= Harvard Irish Mission =

Academic study in the 1930s

Between the years 1932 and 1936 a team of American academics from Harvard University, Massachusetts, led by Earnest Hooton conducted a pioneering anthropological study of Ireland, north and south, which was called the Harvard Irish Mission. The Mission comprised three strands; social anthropology, physical anthropology and archaeology. The results of the study were published in a series of academics papers and monographs between in 1936 and 1955. The Mission had a major influence on the development of academic knowledge in and about Ireland and many of the publications continue to be cited by modern scholars across a wide range of disciplines.
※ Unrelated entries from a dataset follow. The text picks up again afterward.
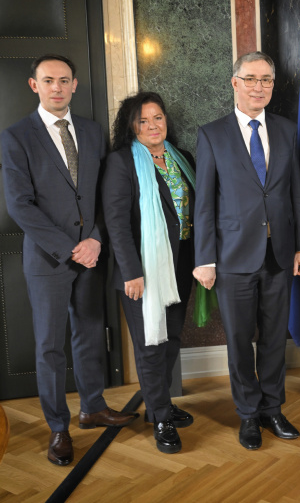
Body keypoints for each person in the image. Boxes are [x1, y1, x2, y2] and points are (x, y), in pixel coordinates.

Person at [0, 54, 137, 466]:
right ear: (34, 85)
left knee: (91, 332)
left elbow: (103, 196)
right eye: (48, 81)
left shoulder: (94, 133)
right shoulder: (16, 136)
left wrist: (95, 239)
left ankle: (92, 407)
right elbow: (20, 206)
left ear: (75, 84)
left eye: (64, 80)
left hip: (91, 255)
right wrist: (68, 247)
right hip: (49, 259)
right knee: (50, 346)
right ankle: (58, 427)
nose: (56, 87)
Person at [193, 51, 300, 450]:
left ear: (272, 86)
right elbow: (204, 202)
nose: (258, 87)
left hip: (280, 255)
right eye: (251, 79)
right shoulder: (212, 134)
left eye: (266, 80)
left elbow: (297, 193)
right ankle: (247, 414)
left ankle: (272, 409)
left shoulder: (286, 129)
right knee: (241, 341)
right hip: (232, 258)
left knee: (275, 339)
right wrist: (204, 259)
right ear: (235, 83)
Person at [101, 92, 196, 454]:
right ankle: (159, 417)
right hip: (142, 269)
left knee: (171, 338)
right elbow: (117, 223)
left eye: (158, 118)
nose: (153, 126)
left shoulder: (181, 158)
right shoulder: (122, 162)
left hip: (181, 263)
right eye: (143, 121)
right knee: (150, 343)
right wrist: (132, 271)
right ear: (131, 126)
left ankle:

C. Arensberg and S. Kimball came to the west of Ireland as part of the ‘Harvard Irish Project’. The Irish research project was part of a larger comparative project using ethnographic methods of investigation.

== The Name ==
The name of the study is referred to by a number of labels in academic and popular media, including "Harvard Irish Survey" and "Harvard Irish Mission". The archaeological section, in particular, was and still is frequently referred to as the "Harvard Archaeological Expedition to Ireland". However, the official name of the study was the "Harvard Irish Mission".

== Major Publications resulting from the Mission==
- Conrad M. Arensberg, The Irish Countryman Macmillan Company (1937), reissued by Waveland (1988) ISBN 0-8813-3401-4
- Conrad M. Arensberg and Solon Toothaker Kimball, Family and Community in Ireland. Harvard University Press (1940, reissued 1968) ISBN 0-674-29250-2
- Hallam L. Movius, The Irish Stone Age; its Chronology, Development and Relationships. Cambridge University Press (1942, reissued 2013) ISBN 1-1076-9300-4
- Earnest Hooton and C. Wesley Dupertuis, with Helen Hooton Dawson, The Physical Anthropology of Ireland. Papers of the Peabody Museum of Archaeology and Ethnology, Harvard, XXX, 1955. Two volumes.